**Work required:**
An identical transcription of the records is required.

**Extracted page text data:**
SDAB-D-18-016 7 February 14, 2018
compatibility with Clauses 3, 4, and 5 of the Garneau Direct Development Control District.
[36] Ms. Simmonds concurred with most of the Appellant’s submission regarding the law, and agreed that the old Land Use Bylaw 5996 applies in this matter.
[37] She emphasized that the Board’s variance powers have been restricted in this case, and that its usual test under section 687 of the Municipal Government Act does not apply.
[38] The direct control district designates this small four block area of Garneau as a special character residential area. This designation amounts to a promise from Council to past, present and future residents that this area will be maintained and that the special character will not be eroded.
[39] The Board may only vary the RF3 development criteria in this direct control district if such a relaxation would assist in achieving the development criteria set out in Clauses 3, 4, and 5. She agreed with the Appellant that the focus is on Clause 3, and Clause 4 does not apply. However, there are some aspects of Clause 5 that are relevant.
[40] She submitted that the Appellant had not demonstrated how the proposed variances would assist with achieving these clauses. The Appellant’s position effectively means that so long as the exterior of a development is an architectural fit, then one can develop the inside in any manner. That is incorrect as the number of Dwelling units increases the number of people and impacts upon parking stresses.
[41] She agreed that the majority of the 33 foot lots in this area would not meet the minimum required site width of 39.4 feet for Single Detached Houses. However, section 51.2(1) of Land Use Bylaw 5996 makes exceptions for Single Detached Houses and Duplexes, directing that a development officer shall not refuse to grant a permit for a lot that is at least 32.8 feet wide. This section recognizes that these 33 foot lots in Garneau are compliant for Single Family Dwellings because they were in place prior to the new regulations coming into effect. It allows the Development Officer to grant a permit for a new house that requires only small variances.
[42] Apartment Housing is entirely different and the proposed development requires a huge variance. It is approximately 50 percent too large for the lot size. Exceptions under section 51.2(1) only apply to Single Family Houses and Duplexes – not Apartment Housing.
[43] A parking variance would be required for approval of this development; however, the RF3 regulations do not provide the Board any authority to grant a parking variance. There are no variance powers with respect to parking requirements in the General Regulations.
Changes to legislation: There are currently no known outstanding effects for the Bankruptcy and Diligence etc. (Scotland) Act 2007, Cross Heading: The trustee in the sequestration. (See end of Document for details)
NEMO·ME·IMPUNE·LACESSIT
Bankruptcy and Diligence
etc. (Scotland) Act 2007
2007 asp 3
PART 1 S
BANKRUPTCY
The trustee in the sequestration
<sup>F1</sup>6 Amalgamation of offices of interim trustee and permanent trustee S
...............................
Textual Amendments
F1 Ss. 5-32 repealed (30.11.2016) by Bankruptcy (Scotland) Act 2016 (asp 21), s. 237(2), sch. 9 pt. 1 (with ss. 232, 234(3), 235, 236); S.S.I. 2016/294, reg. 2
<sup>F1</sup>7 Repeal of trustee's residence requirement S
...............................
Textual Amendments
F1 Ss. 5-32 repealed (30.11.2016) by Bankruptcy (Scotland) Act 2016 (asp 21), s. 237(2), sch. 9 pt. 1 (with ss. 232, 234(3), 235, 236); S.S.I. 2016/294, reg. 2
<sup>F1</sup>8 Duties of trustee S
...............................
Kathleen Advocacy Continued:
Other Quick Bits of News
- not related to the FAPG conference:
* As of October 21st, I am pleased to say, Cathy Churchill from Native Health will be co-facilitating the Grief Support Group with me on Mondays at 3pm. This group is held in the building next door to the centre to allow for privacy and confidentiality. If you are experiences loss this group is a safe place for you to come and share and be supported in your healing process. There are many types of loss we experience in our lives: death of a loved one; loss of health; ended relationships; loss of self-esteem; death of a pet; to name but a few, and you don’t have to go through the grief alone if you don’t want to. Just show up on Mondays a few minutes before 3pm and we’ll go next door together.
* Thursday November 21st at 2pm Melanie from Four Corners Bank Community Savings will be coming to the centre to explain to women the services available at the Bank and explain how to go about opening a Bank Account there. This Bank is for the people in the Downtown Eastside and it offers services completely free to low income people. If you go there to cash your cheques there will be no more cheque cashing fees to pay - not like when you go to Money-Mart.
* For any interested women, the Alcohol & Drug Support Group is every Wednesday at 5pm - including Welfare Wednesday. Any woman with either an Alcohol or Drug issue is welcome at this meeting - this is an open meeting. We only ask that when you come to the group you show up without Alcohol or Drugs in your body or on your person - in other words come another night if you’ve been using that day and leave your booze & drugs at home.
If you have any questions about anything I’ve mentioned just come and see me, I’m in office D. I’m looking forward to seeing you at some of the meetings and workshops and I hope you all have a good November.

**Solution to the problem:**
SDAB-D-18-016 7 February 14, 2018
compatibility with Clauses 3, 4, and 5 of the Garneau Direct Development Control District.
[36] Ms. Simmonds concurred with most of the Appellant’s submission regarding the law, and agreed that the old Land Use Bylaw 5996 applies in this matter.
[37] She emphasized that the Board’s variance powers have been restricted in this case, and that its usual test under section 687 of the Municipal Government Act does not apply.
[38] The direct control district designates this small four block area of Garneau as a special character residential area. This designation amounts to a promise from Council to past, present and future residents that this area will be maintained and that the special character will not be eroded.
[39] The Board may only vary the RF3 development criteria in this direct control district if such a relaxation would assist in achieving the development criteria set out in Clauses 3, 4, and 5. She agreed with the Appellant that the focus is on Clause 3, and Clause 4 does not apply. However, there are some aspects of Clause 5 that are relevant.
[40] She submitted that the Appellant had not demonstrated how the proposed variances would assist with achieving these clauses. The Appellant’s position effectively means that so long as the exterior of a development is an architectural fit, then one can develop the inside in any manner. That is incorrect as the number of Dwelling units increases the number of people and impacts upon parking stresses.
[41] She agreed that the majority of the 33 foot lots in this area would not meet the minimum required site width of 39.4 feet for Single Detached Houses. However, section 51.2(1) of Land Use Bylaw 5996 makes exceptions for Single Detached Houses and Duplexes, directing that a development officer shall not refuse to grant a permit for a lot that is at least 32.8 feet wide. This section recognizes that these 33 foot lots in Garneau are compliant for Single Family Dwellings because they were in place prior to the new regulations coming into effect. It allows the Development Officer to grant a permit for a new house that requires only small variances.
[42] Apartment Housing is entirely different and the proposed development requires a huge variance. It is approximately 50 percent too large for the lot size. Exceptions under section 51.2(1) only apply to Single Family Houses and Duplexes – not Apartment Housing.
[43] A parking variance would be required for approval of this development; however, the RF3 regulations do not provide the Board any authority to grant a parking variance. There are no variance powers with respect to parking requirements in the General Regulations.
Changes to legislation: There are currently no known outstanding effects for the Bankruptcy and Diligence etc. (Scotland) Act 2007, Cross Heading: The trustee in the sequestration. (See end of Document for details)
NEMO·ME·IMPUNE·LACESSIT
Bankruptcy and Diligence
etc. (Scotland) Act 2007
2007 asp 3
PART 1 S
BANKRUPTCY
The trustee in the sequestration
<sup>F1</sup>6 Amalgamation of offices of interim trustee and permanent trustee S
...............................
Textual Amendments
F1 Ss. 5-32 repealed (30.11.2016) by Bankruptcy (Scotland) Act 2016 (asp 21), s. 237(2), sch. 9 pt. 1 (with ss. 232, 234(3), 235, 236); S.S.I. 2016/294, reg. 2
<sup>F1</sup>7 Repeal of trustee's residence requirement S
...............................
Textual Amendments
F1 Ss. 5-32 repealed (30.11.2016) by Bankruptcy (Scotland) Act 2016 (asp 21), s. 237(2), sch. 9 pt. 1 (with ss. 232, 234(3), 235, 236); S.S.I. 2016/294, reg. 2
<sup>F1</sup>8 Duties of trustee S
...............................
Kathleen Advocacy Continued:
Other Quick Bits of News
- not related to the FAPG conference:
* As of October 21st, I am pleased to say, Cathy Churchill from Native Health will be co-facilitating the Grief Support Group with me on Mondays at 3pm. This group is held in the building next door to the centre to allow for privacy and confidentiality. If you are experiences loss this group is a safe place for you to come and share and be supported in your healing process. There are many types of loss we experience in our lives: death of a loved one; loss of health; ended relationships; loss of self-esteem; death of a pet; to name but a few, and you don’t have to go through the grief alone if you don’t want to. Just show up on Mondays a few minutes before 3pm and we’ll go next door together.
* Thursday November 21st at 2pm Melanie from Four Corners Bank Community Savings will be coming to the centre to explain to women the services available at the Bank and explain how to go about opening a Bank Account there. This Bank is for the people in the Downtown Eastside and it offers services completely free to low income people. If you go there to cash your cheques there will be no more cheque cashing fees to pay - not like when you go to Money-Mart.
* For any interested women, the Alcohol & Drug Support Group is every Wednesday at 5pm - including Welfare Wednesday. Any woman with either an Alcohol or Drug issue is welcome at this meeting - this is an open meeting. We only ask that when you come to the group you show up without Alcohol or Drugs in your body or on your person - in other words come another night if you’ve been using that day and leave your booze & drugs at home.
If you have any questions about anything I’ve mentioned just come and see me, I’m in office D. I’m looking forward to seeing you at some of the meetings and workshops and I hope you all have a good November.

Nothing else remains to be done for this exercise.